After an hour, you need to go ahead and get the chicken out onto a plate. It’ll still be pretty warm, but you can cover it in plastic wrap at this point to hold in the moisture and cool on the counter for half an hour. Never put hot food into the refrigerator. Hot food can shatter glass shelves in the fridge, and can encourage mold growth in foods it touches or sits near, because they’ll become less cool being next to something hot and can take too long to cool back down again. Since your chicken just came from a long simmer, it is sterile coming out of the pot and won’t spoil while it’s cooling down on the counter, but don’t leave it out longer than a couple of hours. When it is cool enough to comfortably handle, I put the chicken into a gallon storage bag into the fridge to deal with later.

Strain the veggies out of the stock into a bowl using a slotted spoon, and keep spooning through until you’re pretty sure you’ve gotten the bay leaf and all the stray layers of onion that have floated off. Throw all that away. It might be tempting to think you can use it later somehow, but trust me, it’s not worth it. The flavor and nutrition have steeped out of the veggies into the stock, they’ve done their duty. Throw them away.

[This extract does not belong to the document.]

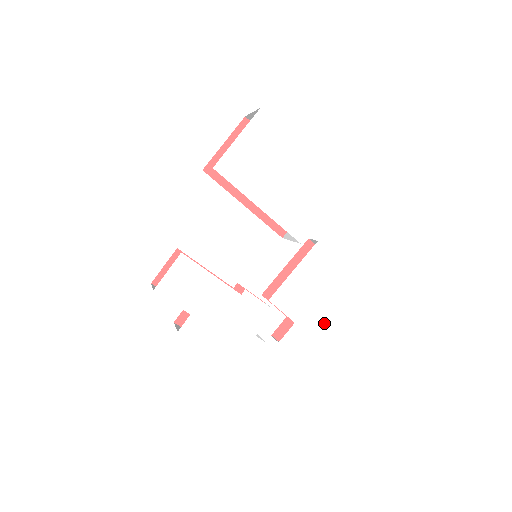
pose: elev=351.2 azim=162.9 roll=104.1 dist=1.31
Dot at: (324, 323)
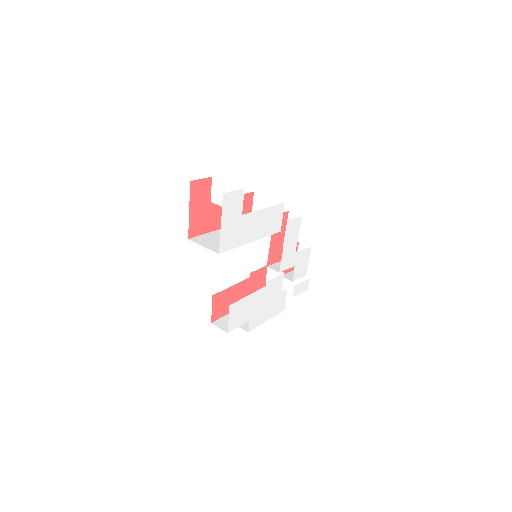
Dot at: (308, 250)
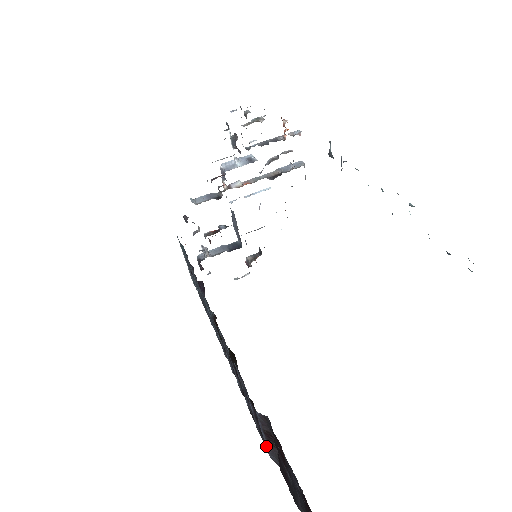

Straining stock isn’t hard. Some recipes say to strain through cheesecloth, which is expensive and way messier than this needs to be. Unless you are hoping to make a clear consume or broth, you just don’t need that extra stress. I use a large mesh strainer with a handle so it will sit over a bowl. I set the bowl in the sink so I don’t have to clean up what I spill, and from there it’s a matter of tipping the stock pot just right so all the liquid goes through the strainer. Then I carry the strainer to the trash, clap the crap out, and immediately wash it with soap so I don’t have to mess with it later. The faster you get that strainer cleaned up, the less you’ll hate straining stock. If you leave that strainer sitting around until the chicken fat hardens and the herbs dry, it will be impossible to clean and you’ll never make chicken stock from scratch again.

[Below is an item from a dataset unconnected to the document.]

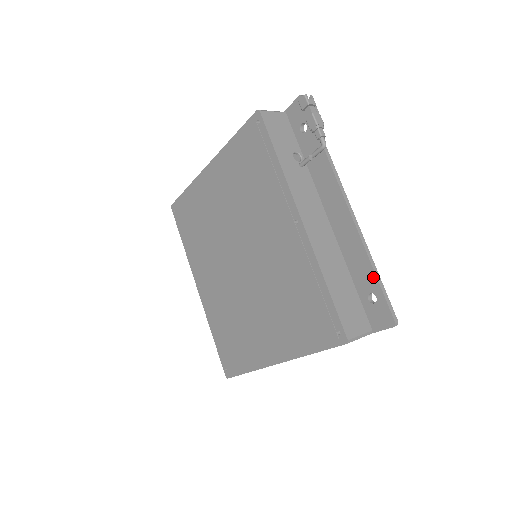
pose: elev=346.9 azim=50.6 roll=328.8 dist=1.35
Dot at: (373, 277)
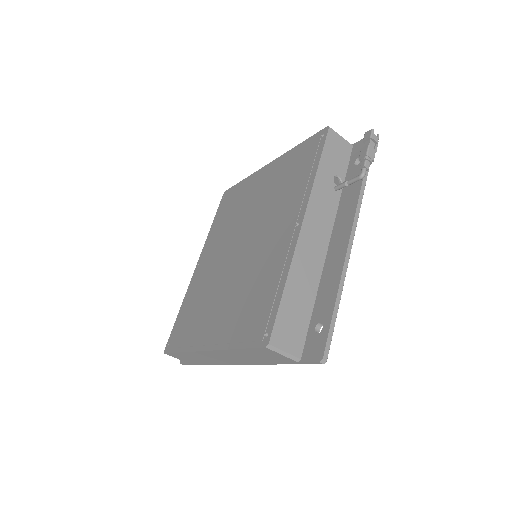
Dot at: (331, 307)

I really like using tupperware for that stock, put a lid right on it and set it into the fridge. You can leave it alone there up to 3 days, but after that you either need to cook with it or freeze it back. Stock spoils faster than just about any food on the planet. If you open it and it has spoiled, you can’t salvage it. Throw it out because it will only poison you now, no matter what you do. You can kill germs with heat, but mold is a molecular structure that can survive heat and wreak havoc in your body. (Grain molds can cause brain damage if bread is made from moldy grain. Don’t cook mold!!!!)

All the fat in the stock floats to the top, and in the fridge it hardens into a skim on top, which is very easy to remove while it’s still cold. Use a spoon to skim it off and throw it away. What’s left is technically an aspic and wiggles like Jello. It melts right back into stock as soon as you heat it up, and it’s now ready to go into your recipes. You can measure it out by the cup and freeze in ziplock bags. I froze this batch into a quart bag to use in stuffing next Thanksgiving.

The rest of the herbs that got through the strainer all settle at the bottom of the aspic, and will stay there as long as you don’t tip the bowl or disturb it as you ladle the stock into bags. When I get down to that stuff, I just pour the dregs down the sink and flush a little water after it. With the fat and other solids removed, this small amount won’t cause a clog.